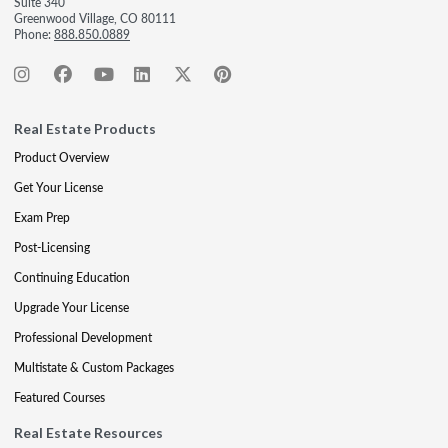
Suite 340
Greenwood Village, CO 80111
Phone:
888.850.0889
Real Estate Products
Product Overview
Get Your License
Exam Prep
Post-Licensing
Continuing Education
Upgrade Your License
Professional Development
Multistate & Custom Packages
Featured Courses
Real Estate Resources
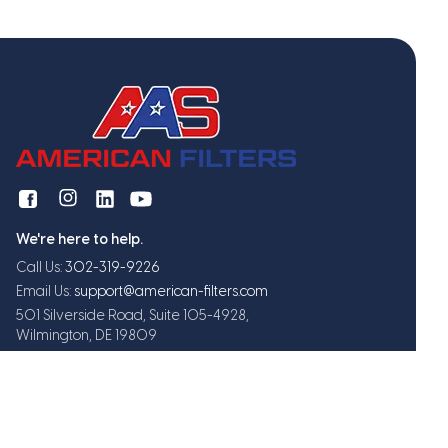
We're here to help.
Call Us:
302-319-9226
Email Us:
support@american-filters.com
501 Silverside Road, Suite 105-4928,
Wilmington, DE 19809
Get exclusive offers and updates
Subscribe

---*---

WHAT NEEDS TO BE DONE - Show a copy of each line from the data that includes the word "Estate".

ANSWER BOX -
Real Estate Products
Real Estate Resources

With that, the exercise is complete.